> _EXTRAIT FOURNI_

::::::::::

La présidente de la Fédération des médecins spécialistes du Québec (FMSQ), Diane Francoeur, est allée pleurnicher hier sur le « dénigrement » de ses membres, dans la foulée du rapport dévastateur de la vérificatrice générale sur la rémunération des médecins québécois.

Je la cite : « Combien vous pensez que ça vaut, un médecin spécialiste ? Est-ce que ça vaut moins qu’au Nouveau-Brunswick ? Qu’à Terre-Neuve ? Y a une publication de l’ICIS [Institut canadien d’information sur la santé] y a à peine un mois qui montrait qu’on était au milieu du peloton. Je ne pense pas que les médecins spécialistes québécois devraient être moins payés que le reste de la moyenne canadienne […] alors si vous pensez qu’on devrait être payés moins que le reste du Canada parce qu’on est québécois, je ne partage pas votre opinion. »

La lobbyiste en chef de la FMSQ répondait à une question d’Ariane Lacoursière, reporter santé à La Presse, qui lui demandait ce qu’elle dirait aux Québécois qui pourraient penser que les médecins sont « trop » payés…

Vous voulez jouer à ça, Mme Francoeur ?

Au jeu de la comparaison avec le reste du Canada ?

Parfait. Jouons.

Salaire moyen au Canada : 935 $ par semaine, soit 48 620 $ par année. Salaire moyen au Québec : 849 $ par semaine, soit 44 148 $.

De la moyenne, marchons vers la médiane, comme dans médiane du revenu familial au Québec : 68 000 $. Au Canada : 76 000 $. Dans la queue de peloton du revenu familial médian, seuls Terre-Neuve-et-Labrador et le Nouveau-Brunswick sont derrière nous.

La société québécoise est plus pauvre que la « moyenne canadienne ». C’est un constat, pas un éditorial.

Cette pauvreté (relative) du Québec se reflète dans plusieurs indicateurs, comme celui des revenus que j’évoque ci-dessus. Les Québécois paient leurs maisons moins cher que les Canadiens. Les enseignants québécois sont payés moins cher que la moyenne des enseignants canadiens. Et ainsi de suite, dans plusieurs domaines.

Mais les médecins omnipraticiens et spécialistes ont – bizarrement – gagné une révolution des idées quand ils ont réussi à imposer l’urgence de leur accorder la parité avec la moyenne canadienne, en matière de rémunération, dans les années 2000.

::::::::::

> _DONNÉES FOURNIES_
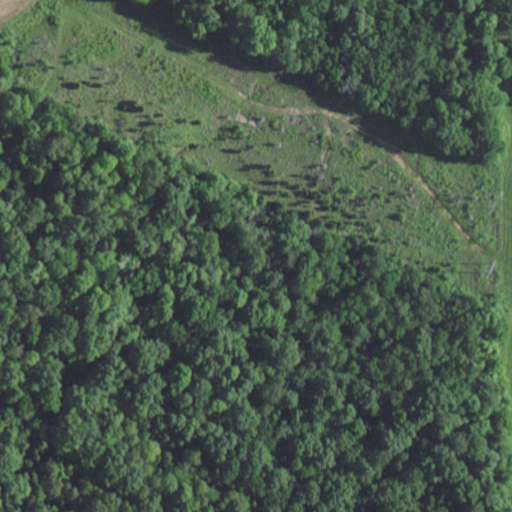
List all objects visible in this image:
power tower: (484, 214)
power tower: (476, 274)
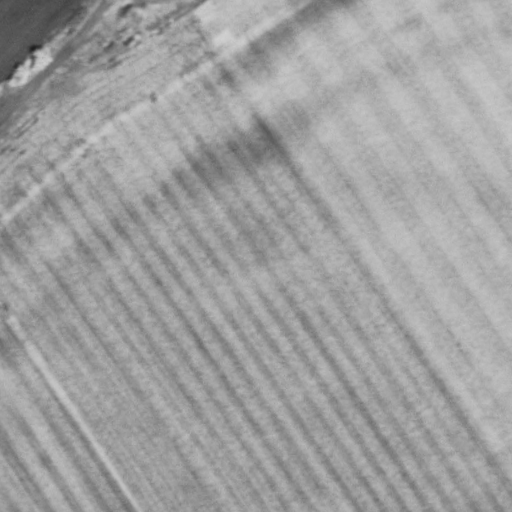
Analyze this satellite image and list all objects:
crop: (28, 29)
crop: (267, 269)
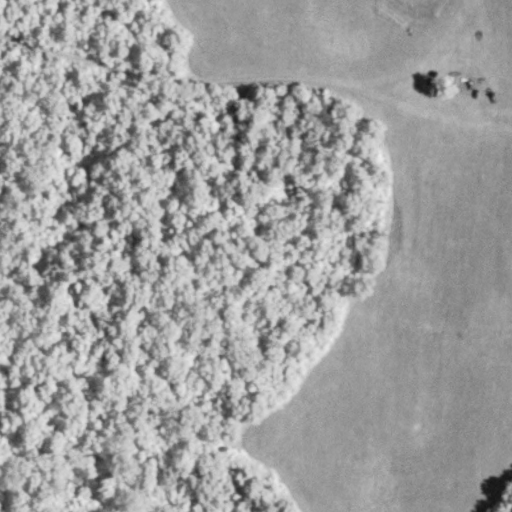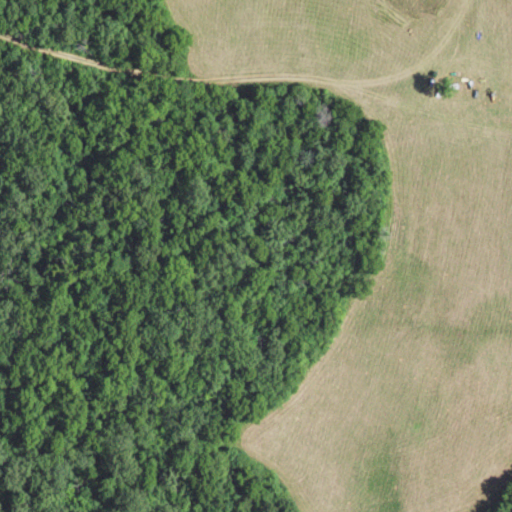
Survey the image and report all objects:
road: (271, 73)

::::::::::

> _CONSIGNES_
1. Pour chacune des affirmations suivantes, indiquez par oui ou par non si elle concorde avec l'extrait, puis citez mot pour mot le passage de l'extrait qui permet de trancher. (a) Le salaire moyen au Québec s'élève à 849 $ par semaine. (b) Le revenu familial médian au Québec dépasse celui du Canada. (c) Les enseignants québécois gagnent davantage que la moyenne des enseignants canadiens.
2. Recopiez le passage de l'extrait qui commence par « Vous voulez jouer » et se poursuit jusqu'à « soit 44 148 $. ».
Les données ne jouent aucun rôle dans cet exercice.

> _RÉPONSES_
1.
(a) Oui : « Salaire moyen au Québec : 849 $ par semaine, soit 44 148 $. »
(b) Non : « médiane du revenu familial au Québec : 68 000 $. Au Canada : 76 000 $. »
(c) Non : « Les enseignants québécois sont payés moins cher que la moyenne des enseignants canadiens. »

2.
Vous voulez jouer à ça, Mme Francoeur ?

Au jeu de la comparaison avec le reste du Canada ?

Parfait. Jouons.

Salaire moyen au Canada : 935 $ par semaine, soit 48 620 $ par année. Salaire moyen au Québec : 849 $ par semaine, soit 44 148 $.